Dr Harris stressed that the kind of advocacy LUGPA does in Congress needs leadership from within in order to be successful. LUGPA Forward, the organization’s leadership development program, will be a major part of this in 2020. “There are natural born leaders, but most aren’t,” and need to be trained, he said, noting the importance of advocating for providers. “If we don’t fight, we’re going to be buried.”

Another survey of LUGPA members that Dr Harris mentioned had to do with salaries in group practices. “What are we paying the people who work for us?” Dr Harris said. Noting that “managing physicians is always a challenge,” he said that group practices “have to pay people what they’re worth.” (The complete results of the survey will be available to LUGPA members online.)
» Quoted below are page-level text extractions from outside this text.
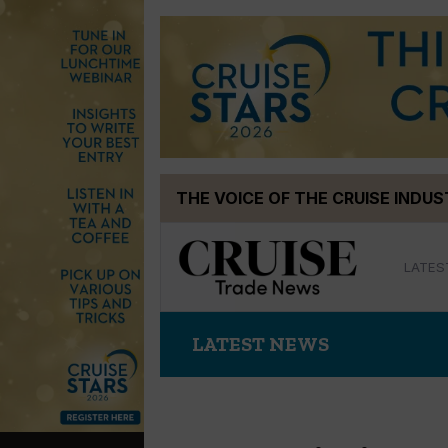
Skip
THE VOICE OF THE CRUISE INDU
to
content
LATES
LATEST NEWS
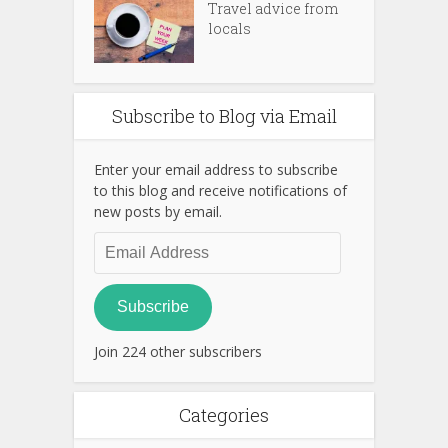
Travel advice from
locals
Subscribe to Blog via Email
Enter your email address to subscribe
to this blog and receive notifications of
new posts by email.
Email
Address
Subscribe
Join 224 other subscribers
Categories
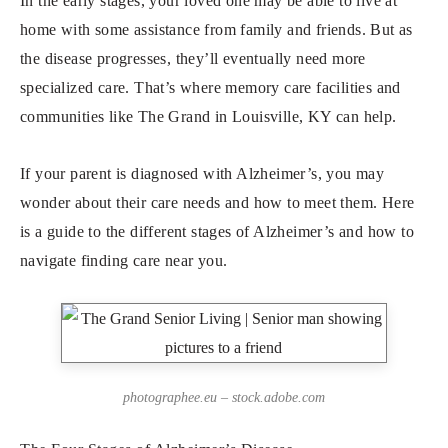
In the early stages, your loved one may be able to live at
home with some assistance from family and friends. But as
the disease progresses, they’ll eventually need more
specialized care. That’s where memory care facilities and
communities like The Grand in Louisville, KY can help.
If your parent is diagnosed with Alzheimer’s, you may
wonder about their care needs and how to meet them. Here
is a guide to the different stages of Alzheimer’s and how to
navigate finding care near you.
photographee.eu – stock.adobe.com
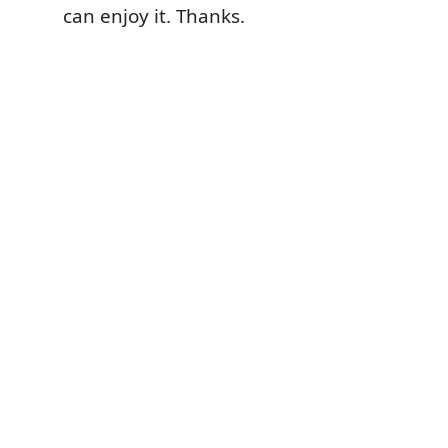
can enjoy it. Thanks.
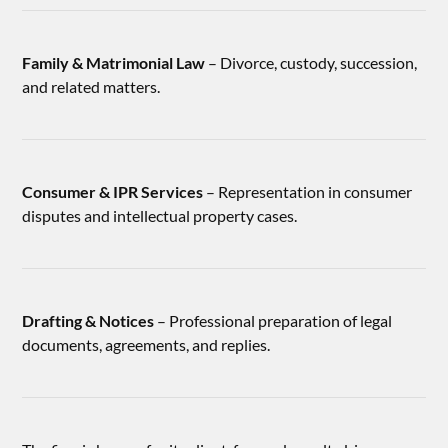
Family & Matrimonial Law
– Divorce, custody, succession,
and related matters.
Consumer & IPR Services
– Representation in consumer
disputes and intellectual property cases.
Drafting & Notices
– Professional preparation of legal
documents, agreements, and replies.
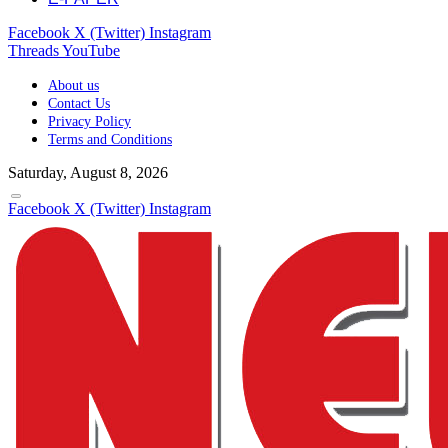
Facebook
X (Twitter)
Instagram
Threads
YouTube
About us
Contact Us
Privacy Policy
Terms and Conditions
Saturday, August 8, 2026
Facebook
X (Twitter)
Instagram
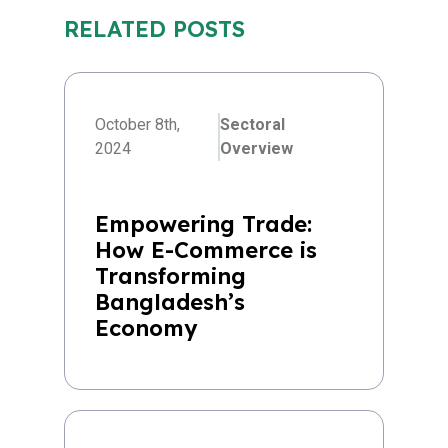
RELATED POSTS
October 8th,
Sectoral
2024
Overview
Empowering Trade:
How E-Commerce is
Transforming
Bangladesh’s
Economy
A new, second edition of the LUGPA Guidebook will be released in 2020, Dr Harris said. Calling it the “playbook of how we do things” and explaining that it will include 10 chapters that deal with topics that are of interest to physicians and administrators alike. The Guidebook includes everything from forming and merging group practices to Medicare payment rules.

In closing, Dr Harris emphasized the importance of providers and group practice administrators getting involved in LUGPA. “With involvement, we are able to sustain ourselves,” he stated.

Reference

Harris R. LUGPA Presidential Update: State of LUGPA/Urology in the USA. Presented at: LUGPA 2019 Annual Meeting; November 8, 2019; Chicago, IL.